[About this task]
Below are the records; repeat them in full, exactly.

[Human pose keypoint data]
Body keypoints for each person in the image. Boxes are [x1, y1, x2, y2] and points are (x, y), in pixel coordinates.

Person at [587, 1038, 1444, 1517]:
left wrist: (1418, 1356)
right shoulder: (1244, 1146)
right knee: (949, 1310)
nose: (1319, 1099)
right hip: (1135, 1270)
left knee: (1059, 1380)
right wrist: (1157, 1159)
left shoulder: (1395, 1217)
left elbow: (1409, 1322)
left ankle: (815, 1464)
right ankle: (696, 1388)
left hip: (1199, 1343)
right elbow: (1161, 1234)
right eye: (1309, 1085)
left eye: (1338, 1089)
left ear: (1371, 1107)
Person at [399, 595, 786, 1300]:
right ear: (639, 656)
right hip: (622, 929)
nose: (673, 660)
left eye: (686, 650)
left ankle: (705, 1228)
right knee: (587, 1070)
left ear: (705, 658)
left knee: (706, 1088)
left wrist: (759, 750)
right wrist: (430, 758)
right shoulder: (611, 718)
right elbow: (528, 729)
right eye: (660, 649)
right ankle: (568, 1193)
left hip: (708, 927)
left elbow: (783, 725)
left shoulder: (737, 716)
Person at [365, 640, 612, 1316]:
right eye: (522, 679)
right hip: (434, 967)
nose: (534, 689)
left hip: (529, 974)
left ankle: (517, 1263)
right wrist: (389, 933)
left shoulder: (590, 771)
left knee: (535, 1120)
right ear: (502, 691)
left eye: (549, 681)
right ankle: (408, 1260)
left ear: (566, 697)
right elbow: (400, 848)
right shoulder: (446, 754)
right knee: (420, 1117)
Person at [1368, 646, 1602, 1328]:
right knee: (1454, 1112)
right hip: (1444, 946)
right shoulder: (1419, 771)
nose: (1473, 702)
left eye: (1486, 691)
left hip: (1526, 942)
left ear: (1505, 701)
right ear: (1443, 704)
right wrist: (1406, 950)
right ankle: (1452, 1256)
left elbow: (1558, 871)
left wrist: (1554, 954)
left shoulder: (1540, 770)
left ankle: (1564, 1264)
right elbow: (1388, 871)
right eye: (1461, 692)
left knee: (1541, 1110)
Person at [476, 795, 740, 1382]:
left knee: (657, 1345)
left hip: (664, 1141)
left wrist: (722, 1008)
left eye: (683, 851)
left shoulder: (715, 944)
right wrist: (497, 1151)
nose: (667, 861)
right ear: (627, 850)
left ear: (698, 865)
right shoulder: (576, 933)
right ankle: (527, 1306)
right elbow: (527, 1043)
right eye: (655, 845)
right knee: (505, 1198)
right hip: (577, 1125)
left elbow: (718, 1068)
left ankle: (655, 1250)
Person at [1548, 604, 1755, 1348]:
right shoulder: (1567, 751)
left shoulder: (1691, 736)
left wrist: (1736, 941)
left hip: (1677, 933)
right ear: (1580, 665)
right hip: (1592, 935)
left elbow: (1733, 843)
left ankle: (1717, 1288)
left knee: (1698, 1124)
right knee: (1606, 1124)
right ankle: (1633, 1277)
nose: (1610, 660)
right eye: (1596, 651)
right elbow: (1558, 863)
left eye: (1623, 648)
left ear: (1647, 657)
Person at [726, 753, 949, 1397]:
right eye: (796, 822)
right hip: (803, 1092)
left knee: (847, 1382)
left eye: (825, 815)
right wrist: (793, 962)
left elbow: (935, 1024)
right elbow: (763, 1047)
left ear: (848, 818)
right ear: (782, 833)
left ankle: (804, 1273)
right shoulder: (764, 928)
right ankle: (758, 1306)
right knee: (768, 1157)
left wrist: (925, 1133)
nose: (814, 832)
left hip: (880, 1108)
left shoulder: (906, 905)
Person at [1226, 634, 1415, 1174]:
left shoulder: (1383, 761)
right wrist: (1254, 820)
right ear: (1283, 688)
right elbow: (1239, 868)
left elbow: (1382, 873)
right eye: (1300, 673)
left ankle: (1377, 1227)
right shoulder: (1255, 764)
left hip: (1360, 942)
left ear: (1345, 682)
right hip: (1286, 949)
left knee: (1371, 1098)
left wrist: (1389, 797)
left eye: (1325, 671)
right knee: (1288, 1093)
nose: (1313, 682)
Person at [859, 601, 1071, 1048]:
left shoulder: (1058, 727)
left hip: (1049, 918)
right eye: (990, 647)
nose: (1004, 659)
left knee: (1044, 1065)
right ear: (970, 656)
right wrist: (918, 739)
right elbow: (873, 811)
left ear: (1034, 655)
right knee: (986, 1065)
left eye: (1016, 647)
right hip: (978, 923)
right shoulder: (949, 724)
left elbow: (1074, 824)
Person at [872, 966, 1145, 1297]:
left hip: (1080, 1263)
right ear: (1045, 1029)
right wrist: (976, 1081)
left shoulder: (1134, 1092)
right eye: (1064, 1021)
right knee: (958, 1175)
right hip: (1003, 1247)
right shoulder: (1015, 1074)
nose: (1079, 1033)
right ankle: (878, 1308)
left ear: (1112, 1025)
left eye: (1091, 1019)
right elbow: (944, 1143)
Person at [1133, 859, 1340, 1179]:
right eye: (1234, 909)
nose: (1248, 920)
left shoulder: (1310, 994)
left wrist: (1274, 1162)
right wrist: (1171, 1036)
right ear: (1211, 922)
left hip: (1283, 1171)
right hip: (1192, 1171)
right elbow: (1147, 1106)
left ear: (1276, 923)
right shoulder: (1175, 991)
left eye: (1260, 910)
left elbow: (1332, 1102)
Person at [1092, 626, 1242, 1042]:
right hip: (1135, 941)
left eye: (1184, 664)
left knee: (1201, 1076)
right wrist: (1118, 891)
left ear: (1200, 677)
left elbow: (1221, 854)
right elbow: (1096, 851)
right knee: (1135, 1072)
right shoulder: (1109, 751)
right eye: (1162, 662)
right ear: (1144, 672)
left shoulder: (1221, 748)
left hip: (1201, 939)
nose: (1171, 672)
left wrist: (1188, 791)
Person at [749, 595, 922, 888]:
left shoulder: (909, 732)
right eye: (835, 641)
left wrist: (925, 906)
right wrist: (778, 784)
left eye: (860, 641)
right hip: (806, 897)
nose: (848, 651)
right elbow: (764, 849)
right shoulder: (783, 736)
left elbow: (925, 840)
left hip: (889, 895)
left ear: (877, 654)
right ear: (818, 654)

[Your response]
Body keypoints for each person in the image. Boxes are [x1, y1, x2, y2] and points are (x, y), in pixel coordinates.

Person at [587, 1038, 1444, 1517]:
left wrist: (1418, 1356)
right shoulder: (1244, 1146)
right knee: (949, 1310)
nose: (1319, 1099)
right hip: (1135, 1270)
left knee: (1059, 1380)
right wrist: (1157, 1159)
left shoulder: (1395, 1217)
left elbow: (1409, 1322)
left ankle: (815, 1464)
right ankle: (696, 1388)
left hip: (1199, 1343)
right elbow: (1161, 1234)
right eye: (1309, 1085)
left eye: (1338, 1089)
left ear: (1371, 1107)
Person at [399, 595, 786, 1300]:
right ear: (639, 656)
right hip: (622, 929)
nose: (673, 660)
left eye: (686, 650)
left ankle: (705, 1228)
right knee: (587, 1070)
left ear: (705, 658)
left knee: (706, 1088)
left wrist: (759, 750)
right wrist: (430, 758)
right shoulder: (611, 718)
right elbow: (528, 729)
right eye: (660, 649)
right ankle: (568, 1193)
left hip: (708, 927)
left elbow: (783, 725)
left shoulder: (737, 716)
Person at [365, 640, 612, 1316]:
right eye: (522, 679)
right hip: (434, 967)
nose: (534, 689)
left hip: (529, 974)
left ankle: (517, 1263)
right wrist: (389, 933)
left shoulder: (590, 771)
left knee: (535, 1120)
right ear: (502, 691)
left eye: (549, 681)
right ankle: (408, 1260)
left ear: (566, 697)
right elbow: (400, 848)
right shoulder: (446, 754)
right knee: (420, 1117)
Person at [1368, 646, 1602, 1328]:
right knee: (1454, 1112)
right hip: (1444, 946)
right shoulder: (1419, 771)
nose: (1473, 702)
left eye: (1486, 691)
left hip: (1526, 942)
left ear: (1505, 701)
right ear: (1443, 704)
right wrist: (1406, 950)
right ankle: (1452, 1256)
left elbow: (1558, 871)
left wrist: (1554, 954)
left shoulder: (1540, 770)
left ankle: (1564, 1264)
right elbow: (1388, 871)
right eye: (1461, 692)
left knee: (1541, 1110)
Person at [476, 795, 740, 1382]:
left knee: (657, 1345)
left hip: (664, 1141)
left wrist: (722, 1008)
left eye: (683, 851)
left shoulder: (715, 944)
right wrist: (497, 1151)
nose: (667, 861)
right ear: (627, 850)
left ear: (698, 865)
right shoulder: (576, 933)
right ankle: (527, 1306)
right elbow: (527, 1043)
right eye: (655, 845)
right knee: (505, 1198)
right hip: (577, 1125)
left elbow: (718, 1068)
left ankle: (655, 1250)
Person at [1548, 604, 1755, 1348]:
right shoulder: (1567, 751)
left shoulder: (1691, 736)
left wrist: (1736, 941)
left hip: (1677, 933)
right ear: (1580, 665)
right hip: (1592, 935)
left elbow: (1733, 843)
left ankle: (1717, 1288)
left knee: (1698, 1124)
right knee: (1606, 1124)
right ankle: (1633, 1277)
nose: (1610, 660)
right eye: (1596, 651)
right elbow: (1558, 863)
left eye: (1623, 648)
left ear: (1647, 657)
Person at [726, 753, 949, 1397]:
right eye: (796, 822)
right hip: (803, 1092)
left knee: (847, 1382)
left eye: (825, 815)
right wrist: (793, 962)
left elbow: (935, 1024)
right elbow: (763, 1047)
left ear: (848, 818)
right ear: (782, 833)
left ankle: (804, 1273)
right shoulder: (764, 928)
right ankle: (758, 1306)
right knee: (768, 1157)
left wrist: (925, 1133)
nose: (814, 832)
left hip: (880, 1108)
left shoulder: (906, 905)
Person at [1226, 634, 1415, 1174]:
left shoulder: (1383, 761)
right wrist: (1254, 820)
right ear: (1283, 688)
right elbow: (1239, 868)
left elbow: (1382, 873)
right eye: (1300, 673)
left ankle: (1377, 1227)
right shoulder: (1255, 764)
left hip: (1360, 942)
left ear: (1345, 682)
right hip: (1286, 949)
left knee: (1371, 1098)
left wrist: (1389, 797)
left eye: (1325, 671)
right knee: (1288, 1093)
nose: (1313, 682)
Person at [859, 601, 1071, 1048]:
left shoulder: (1058, 727)
left hip: (1049, 918)
right eye: (990, 647)
nose: (1004, 659)
left knee: (1044, 1065)
right ear: (970, 656)
right wrist: (918, 739)
right elbow: (873, 811)
left ear: (1034, 655)
right knee: (986, 1065)
left eye: (1016, 647)
right hip: (978, 923)
right shoulder: (949, 724)
left elbow: (1074, 824)
Person at [872, 966, 1145, 1297]:
left hip: (1080, 1263)
right ear: (1045, 1029)
right wrist: (976, 1081)
left shoulder: (1134, 1092)
right eye: (1064, 1021)
right knee: (958, 1175)
right hip: (1003, 1247)
right shoulder: (1015, 1074)
nose: (1079, 1033)
right ankle: (878, 1308)
left ear: (1112, 1025)
left eye: (1091, 1019)
right elbow: (944, 1143)
Person at [1133, 859, 1340, 1179]:
right eye: (1234, 909)
nose: (1248, 920)
left shoulder: (1310, 994)
left wrist: (1274, 1162)
right wrist: (1171, 1036)
right ear: (1211, 922)
left hip: (1283, 1171)
right hip: (1192, 1171)
right elbow: (1147, 1106)
left ear: (1276, 923)
right shoulder: (1175, 991)
left eye: (1260, 910)
left elbow: (1332, 1102)
Person at [1092, 626, 1242, 1042]:
right hip: (1135, 941)
left eye: (1184, 664)
left knee: (1201, 1076)
right wrist: (1118, 891)
left ear: (1200, 677)
left elbow: (1221, 854)
right elbow: (1096, 851)
right knee: (1135, 1072)
right shoulder: (1109, 751)
right eye: (1162, 662)
right ear: (1144, 672)
left shoulder: (1221, 748)
left hip: (1201, 939)
nose: (1171, 672)
left wrist: (1188, 791)
Person at [749, 595, 922, 888]:
left shoulder: (909, 732)
right eye: (835, 641)
left wrist: (925, 906)
right wrist: (778, 784)
left eye: (860, 641)
right hip: (806, 897)
nose: (848, 651)
right elbow: (764, 849)
right shoulder: (783, 736)
left elbow: (925, 840)
left hip: (889, 895)
left ear: (877, 654)
right ear: (818, 654)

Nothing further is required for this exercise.